▸ **What you are asked to do**: Please copy, exactly as they appear below, the lines from the one containing "Identify the document" through the one containing "text_box [819, 679, 1978, 843]".
------------
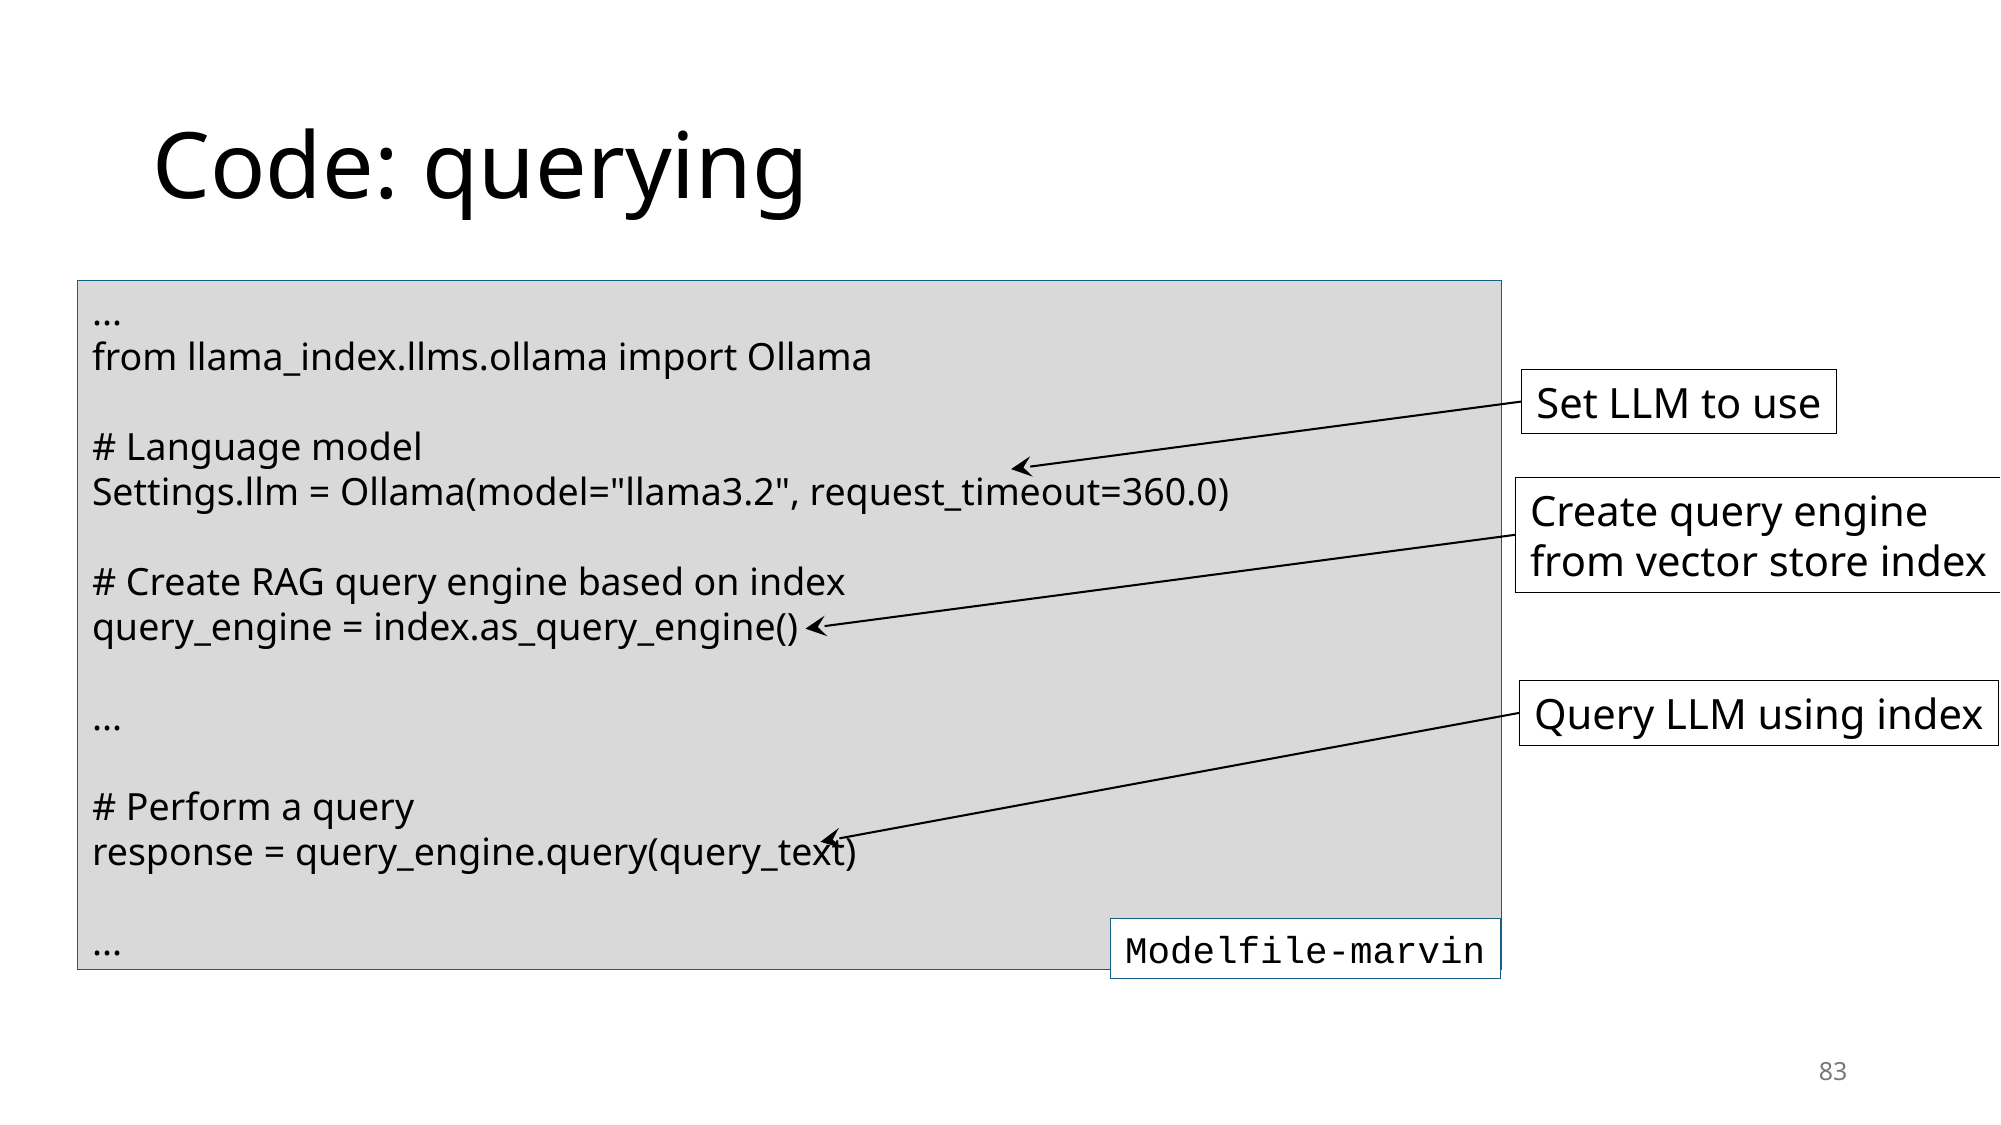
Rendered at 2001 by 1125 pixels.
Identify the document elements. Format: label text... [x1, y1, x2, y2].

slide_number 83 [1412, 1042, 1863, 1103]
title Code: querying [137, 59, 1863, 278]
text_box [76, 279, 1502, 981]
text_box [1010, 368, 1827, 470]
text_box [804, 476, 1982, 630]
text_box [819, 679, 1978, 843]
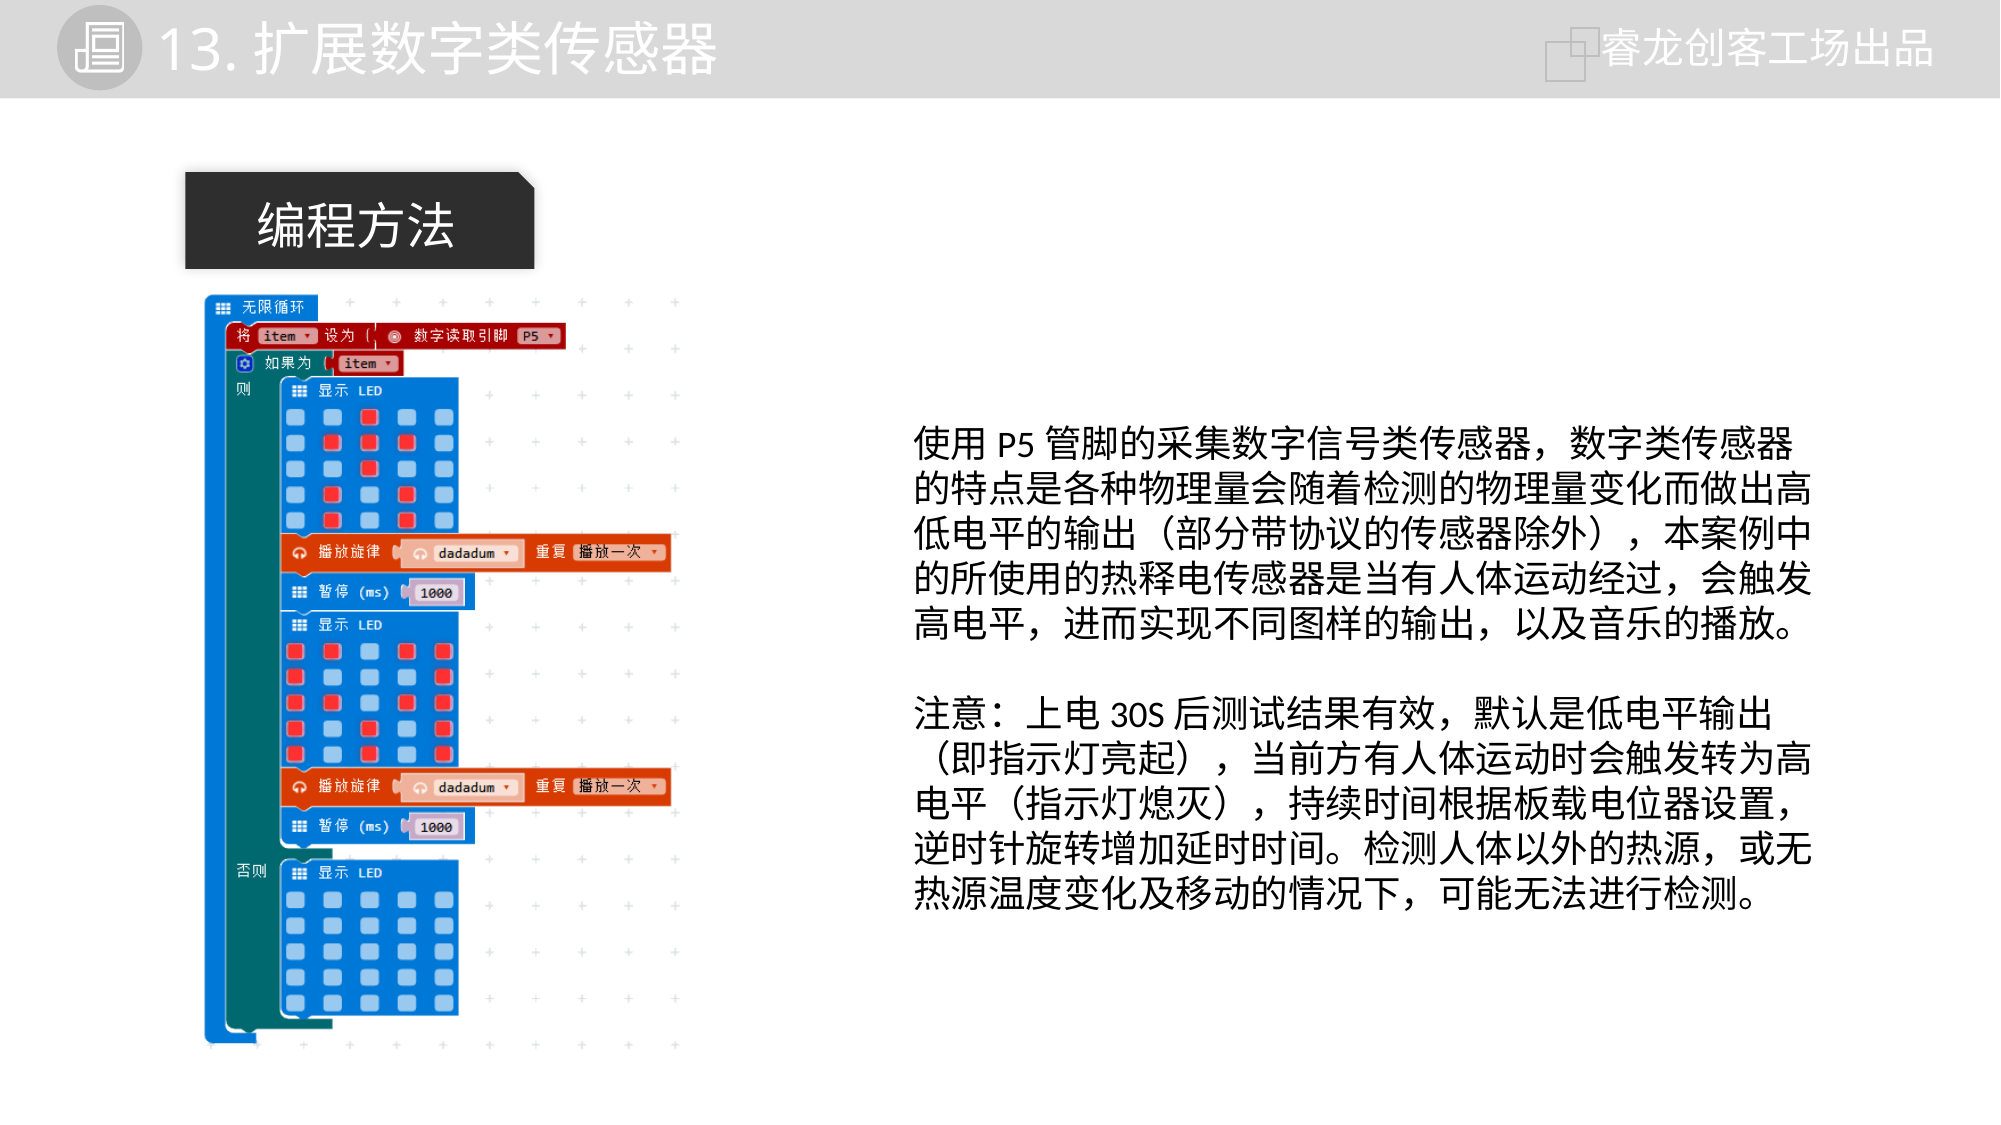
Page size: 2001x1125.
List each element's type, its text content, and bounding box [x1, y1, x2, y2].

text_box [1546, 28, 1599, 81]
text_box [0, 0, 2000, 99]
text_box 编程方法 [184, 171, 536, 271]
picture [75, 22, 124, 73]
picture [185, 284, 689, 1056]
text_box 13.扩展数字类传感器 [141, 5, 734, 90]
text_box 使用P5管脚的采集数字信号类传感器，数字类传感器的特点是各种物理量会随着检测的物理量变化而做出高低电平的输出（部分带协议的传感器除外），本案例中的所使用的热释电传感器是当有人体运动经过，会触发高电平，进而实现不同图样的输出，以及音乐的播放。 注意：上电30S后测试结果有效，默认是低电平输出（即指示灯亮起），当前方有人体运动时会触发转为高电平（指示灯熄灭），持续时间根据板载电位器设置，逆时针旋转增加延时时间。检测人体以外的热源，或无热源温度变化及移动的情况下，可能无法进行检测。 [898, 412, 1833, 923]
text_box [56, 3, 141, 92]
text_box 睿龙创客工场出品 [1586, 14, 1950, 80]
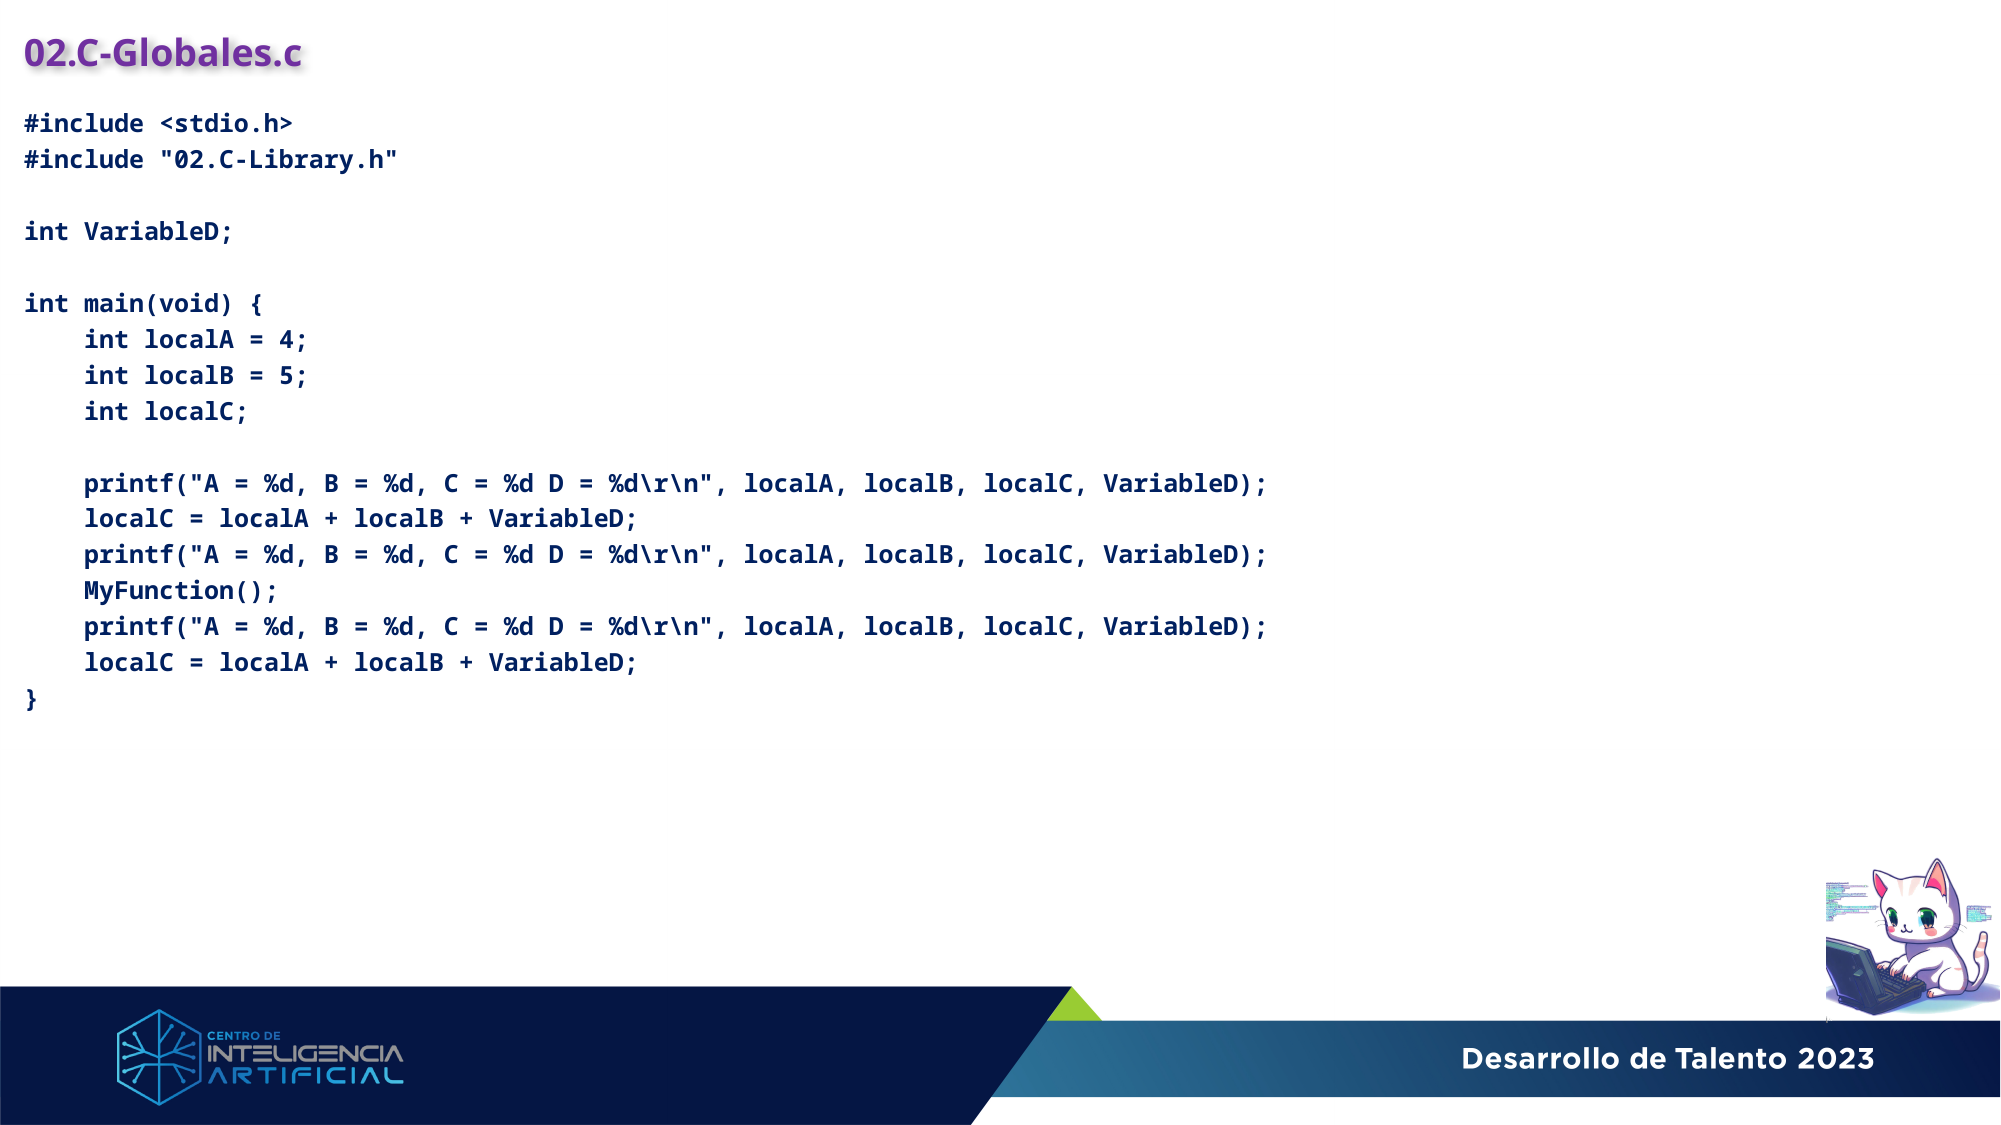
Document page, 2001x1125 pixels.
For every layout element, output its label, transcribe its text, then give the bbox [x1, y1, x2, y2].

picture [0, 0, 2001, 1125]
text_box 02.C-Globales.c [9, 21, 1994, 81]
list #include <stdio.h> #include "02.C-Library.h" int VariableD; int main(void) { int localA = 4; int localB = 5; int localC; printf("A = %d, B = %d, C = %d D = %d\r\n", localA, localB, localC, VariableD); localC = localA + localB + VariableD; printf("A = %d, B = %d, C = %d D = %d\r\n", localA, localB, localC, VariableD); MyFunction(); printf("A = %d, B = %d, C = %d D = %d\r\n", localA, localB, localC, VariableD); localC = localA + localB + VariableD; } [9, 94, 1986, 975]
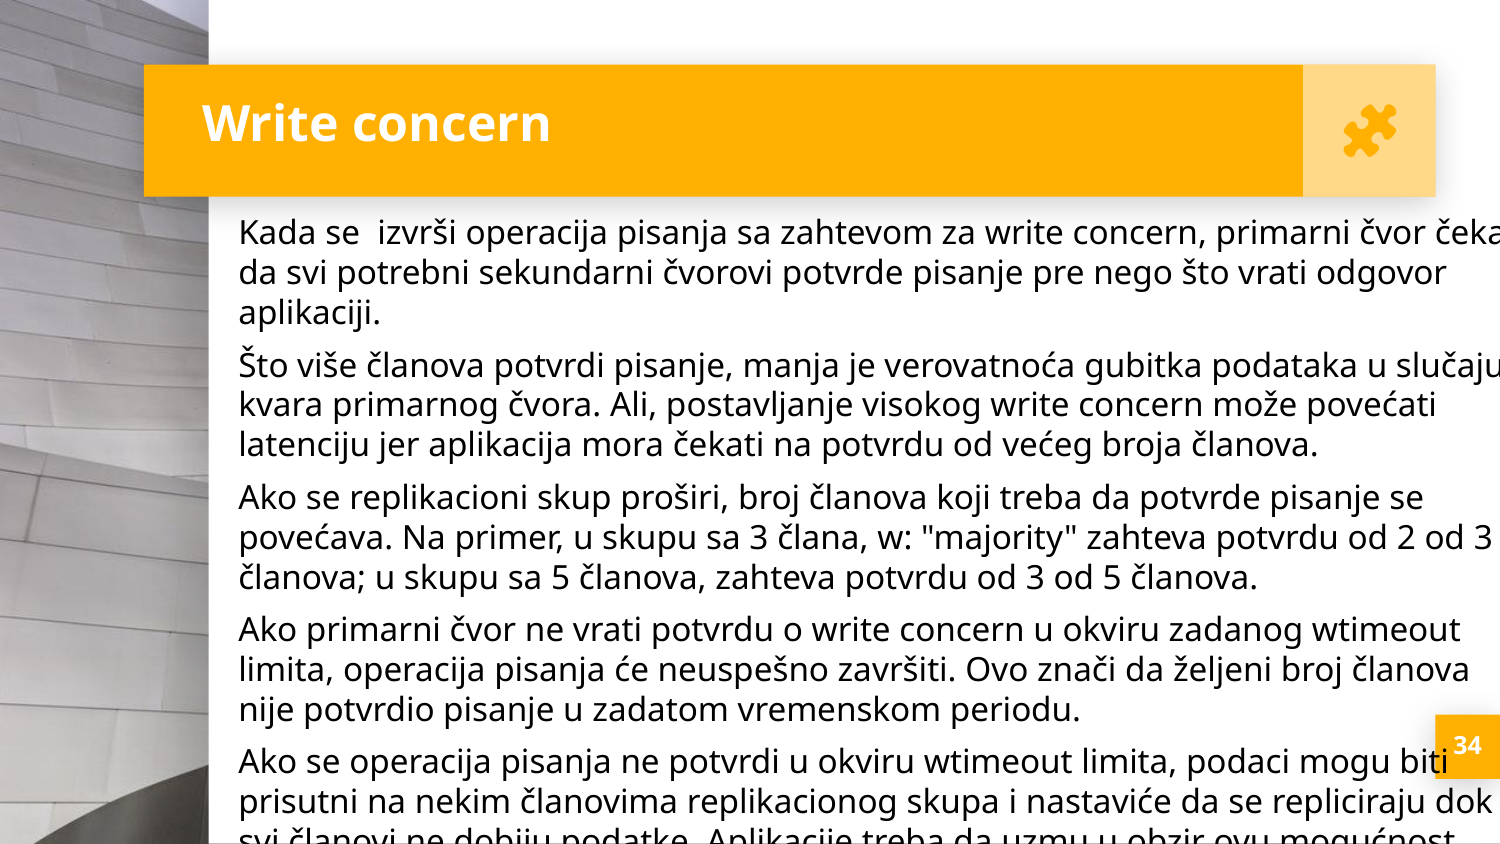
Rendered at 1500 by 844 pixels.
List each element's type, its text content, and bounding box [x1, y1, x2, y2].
------------
▸ **Written answer**:
Identify the document elements. Format: label text... [x1, y1, x2, y2].

slide_number 83 [1412, 1042, 1863, 1103]
title Code: querying [137, 59, 1863, 278]
text_box [76, 279, 1502, 981]
text_box [1010, 368, 1827, 470]
text_box [804, 476, 1982, 630]
text_box [819, 679, 1978, 843]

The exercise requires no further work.